*WORK TO COMPLETE:*
Render the source text of every entry below as a numbered list with one item per line, skipping blank lines and leaving the pictures out.

*DATASET RECORDS:*
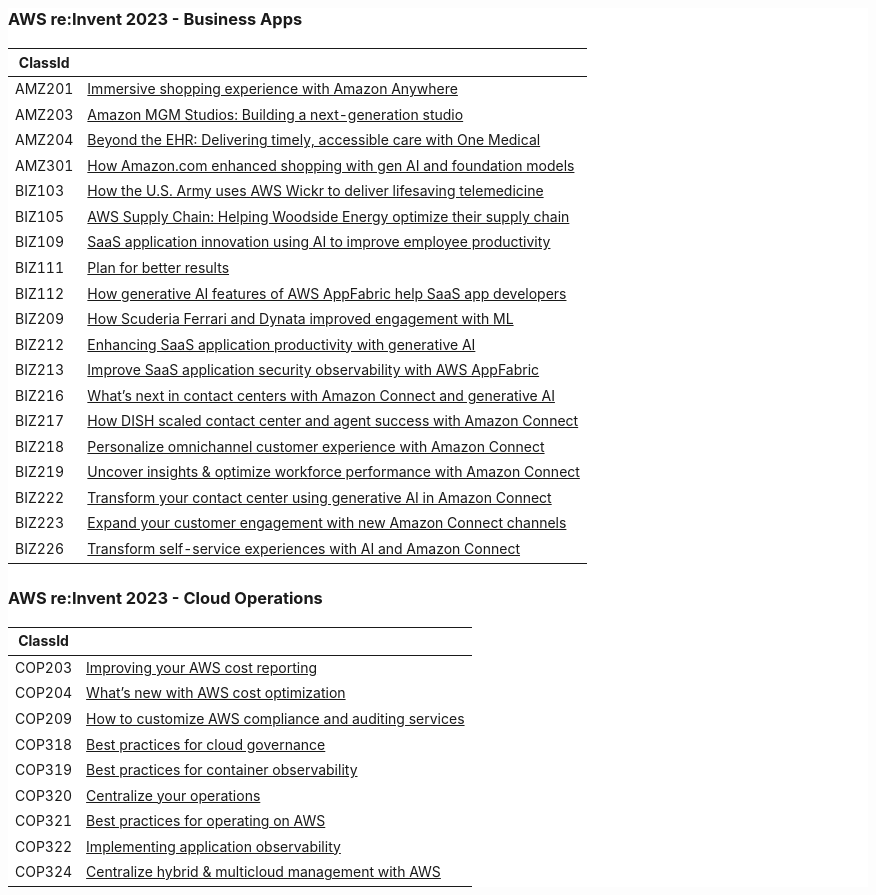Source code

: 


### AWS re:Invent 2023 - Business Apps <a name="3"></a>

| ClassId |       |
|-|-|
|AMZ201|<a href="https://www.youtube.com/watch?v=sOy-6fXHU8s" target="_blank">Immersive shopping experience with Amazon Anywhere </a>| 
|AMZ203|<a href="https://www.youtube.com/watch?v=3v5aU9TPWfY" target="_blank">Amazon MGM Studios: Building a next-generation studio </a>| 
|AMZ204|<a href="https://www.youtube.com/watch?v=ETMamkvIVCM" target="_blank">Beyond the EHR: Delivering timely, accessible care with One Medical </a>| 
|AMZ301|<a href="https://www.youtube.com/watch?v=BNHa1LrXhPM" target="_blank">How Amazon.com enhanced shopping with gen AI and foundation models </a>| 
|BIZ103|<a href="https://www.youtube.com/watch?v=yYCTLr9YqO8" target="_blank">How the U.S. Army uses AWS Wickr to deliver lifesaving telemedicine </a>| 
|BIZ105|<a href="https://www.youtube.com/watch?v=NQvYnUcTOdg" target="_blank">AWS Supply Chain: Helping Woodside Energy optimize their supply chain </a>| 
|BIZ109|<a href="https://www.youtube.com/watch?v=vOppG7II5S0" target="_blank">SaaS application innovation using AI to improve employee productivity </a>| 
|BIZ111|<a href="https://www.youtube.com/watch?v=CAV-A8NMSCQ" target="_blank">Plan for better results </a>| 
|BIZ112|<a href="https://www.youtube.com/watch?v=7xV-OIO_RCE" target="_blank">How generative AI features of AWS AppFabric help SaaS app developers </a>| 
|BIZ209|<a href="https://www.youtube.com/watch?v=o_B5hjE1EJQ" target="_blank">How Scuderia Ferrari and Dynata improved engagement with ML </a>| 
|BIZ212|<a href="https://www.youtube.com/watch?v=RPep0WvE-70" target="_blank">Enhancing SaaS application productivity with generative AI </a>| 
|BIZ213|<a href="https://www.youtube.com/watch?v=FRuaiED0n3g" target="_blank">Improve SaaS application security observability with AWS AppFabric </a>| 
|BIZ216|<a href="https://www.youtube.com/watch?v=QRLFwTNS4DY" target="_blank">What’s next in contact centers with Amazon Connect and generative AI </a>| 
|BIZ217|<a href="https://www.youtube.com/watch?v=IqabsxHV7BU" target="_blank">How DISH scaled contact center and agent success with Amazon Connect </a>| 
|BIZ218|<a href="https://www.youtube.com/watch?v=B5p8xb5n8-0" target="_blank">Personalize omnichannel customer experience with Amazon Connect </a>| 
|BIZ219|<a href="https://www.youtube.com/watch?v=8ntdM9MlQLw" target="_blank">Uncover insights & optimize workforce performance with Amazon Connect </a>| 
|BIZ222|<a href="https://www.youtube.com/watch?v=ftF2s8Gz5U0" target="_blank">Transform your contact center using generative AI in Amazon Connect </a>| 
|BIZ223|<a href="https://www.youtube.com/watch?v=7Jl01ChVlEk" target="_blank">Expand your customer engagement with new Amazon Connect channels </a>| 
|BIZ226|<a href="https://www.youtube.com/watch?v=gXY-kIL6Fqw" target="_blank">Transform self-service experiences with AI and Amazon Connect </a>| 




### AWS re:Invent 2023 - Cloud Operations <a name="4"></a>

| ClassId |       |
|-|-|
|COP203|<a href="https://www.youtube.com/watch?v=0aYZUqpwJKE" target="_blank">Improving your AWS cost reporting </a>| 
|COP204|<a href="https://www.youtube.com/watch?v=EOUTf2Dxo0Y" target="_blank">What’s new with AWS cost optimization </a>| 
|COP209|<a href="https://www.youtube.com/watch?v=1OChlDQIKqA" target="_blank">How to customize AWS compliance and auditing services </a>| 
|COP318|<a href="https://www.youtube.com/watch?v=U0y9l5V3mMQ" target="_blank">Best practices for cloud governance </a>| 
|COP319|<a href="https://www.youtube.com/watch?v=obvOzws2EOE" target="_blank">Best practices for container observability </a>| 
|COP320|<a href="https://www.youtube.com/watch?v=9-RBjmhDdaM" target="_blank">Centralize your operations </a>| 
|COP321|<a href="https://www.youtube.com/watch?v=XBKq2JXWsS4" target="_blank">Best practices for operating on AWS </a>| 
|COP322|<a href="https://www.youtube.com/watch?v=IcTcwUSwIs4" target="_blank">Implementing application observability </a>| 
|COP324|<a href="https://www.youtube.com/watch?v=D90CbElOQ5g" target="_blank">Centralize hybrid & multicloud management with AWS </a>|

*OUTPUT FOR THIS TASK:*
1. Source code
2. : 
3. ### AWS re:Invent 2023 - Business Apps <a name="3"></a>
4. | ClassId |       |
5. |-|-|
6. |AMZ201|<a href="https://www.youtube.com/watch?v=sOy-6fXHU8s" target="_blank">Immersive shopping experience with Amazon Anywhere </a>| 
7. |AMZ203|<a href="https://www.youtube.com/watch?v=3v5aU9TPWfY" target="_blank">Amazon MGM Studios: Building a next-generation studio </a>| 
8. |AMZ204|<a href="https://www.youtube.com/watch?v=ETMamkvIVCM" target="_blank">Beyond the EHR: Delivering timely, accessible care with One Medical </a>| 
9. |AMZ301|<a href="https://www.youtube.com/watch?v=BNHa1LrXhPM" target="_blank">How Amazon.com enhanced shopping with gen AI and foundation models </a>| 
10. |BIZ103|<a href="https://www.youtube.com/watch?v=yYCTLr9YqO8" target="_blank">How the U.S. Army uses AWS Wickr to deliver lifesaving telemedicine </a>| 
11. |BIZ105|<a href="https://www.youtube.com/watch?v=NQvYnUcTOdg" target="_blank">AWS Supply Chain: Helping Woodside Energy optimize their supply chain </a>| 
12. |BIZ109|<a href="https://www.youtube.com/watch?v=vOppG7II5S0" target="_blank">SaaS application innovation using AI to improve employee productivity </a>| 
13. |BIZ111|<a href="https://www.youtube.com/watch?v=CAV-A8NMSCQ" target="_blank">Plan for better results </a>| 
14. |BIZ112|<a href="https://www.youtube.com/watch?v=7xV-OIO_RCE" target="_blank">How generative AI features of AWS AppFabric help SaaS app developers </a>| 
15. |BIZ209|<a href="https://www.youtube.com/watch?v=o_B5hjE1EJQ" target="_blank">How Scuderia Ferrari and Dynata improved engagement with ML </a>| 
16. |BIZ212|<a href="https://www.youtube.com/watch?v=RPep0WvE-70" target="_blank">Enhancing SaaS application productivity with generative AI </a>| 
17. |BIZ213|<a href="https://www.youtube.com/watch?v=FRuaiED0n3g" target="_blank">Improve SaaS application security observability with AWS AppFabric </a>| 
18. |BIZ216|<a href="https://www.youtube.com/watch?v=QRLFwTNS4DY" target="_blank">What’s next in contact centers with Amazon Connect and generative AI </a>| 
19. |BIZ217|<a href="https://www.youtube.com/watch?v=IqabsxHV7BU" target="_blank">How DISH scaled contact center and agent success with Amazon Connect </a>| 
20. |BIZ218|<a href="https://www.youtube.com/watch?v=B5p8xb5n8-0" target="_blank">Personalize omnichannel customer experience with Amazon Connect </a>| 
21. |BIZ219|<a href="https://www.youtube.com/watch?v=8ntdM9MlQLw" target="_blank">Uncover insights & optimize workforce performance with Amazon Connect </a>| 
22. |BIZ222|<a href="https://www.youtube.com/watch?v=ftF2s8Gz5U0" target="_blank">Transform your contact center using generative AI in Amazon Connect </a>| 
23. |BIZ223|<a href="https://www.youtube.com/watch?v=7Jl01ChVlEk" target="_blank">Expand your customer engagement with new Amazon Connect channels </a>| 
24. |BIZ226|<a href="https://www.youtube.com/watch?v=gXY-kIL6Fqw" target="_blank">Transform self-service experiences with AI and Amazon Connect </a>| 
25. ### AWS re:Invent 2023 - Cloud Operations <a name="4"></a>
26. | ClassId |       |
27. |-|-|
28. |COP203|<a href="https://www.youtube.com/watch?v=0aYZUqpwJKE" target="_blank">Improving your AWS cost reporting </a>| 
29. |COP204|<a href="https://www.youtube.com/watch?v=EOUTf2Dxo0Y" target="_blank">What’s new with AWS cost optimization </a>| 
30. |COP209|<a href="https://www.youtube.com/watch?v=1OChlDQIKqA" target="_blank">How to customize AWS compliance and auditing services </a>| 
31. |COP318|<a href="https://www.youtube.com/watch?v=U0y9l5V3mMQ" target="_blank">Best practices for cloud governance </a>| 
32. |COP319|<a href="https://www.youtube.com/watch?v=obvOzws2EOE" target="_blank">Best practices for container observability </a>| 
33. |COP320|<a href="https://www.youtube.com/watch?v=9-RBjmhDdaM" target="_blank">Centralize your operations </a>| 
34. |COP321|<a href="https://www.youtube.com/watch?v=XBKq2JXWsS4" target="_blank">Best practices for operating on AWS </a>| 
35. |COP322|<a href="https://www.youtube.com/watch?v=IcTcwUSwIs4" target="_blank">Implementing application observability </a>| 
36. |COP324|<a href="https://www.youtube.com/watch?v=D90CbElOQ5g" target="_blank">Centralize hybrid & multicloud management with AWS </a>|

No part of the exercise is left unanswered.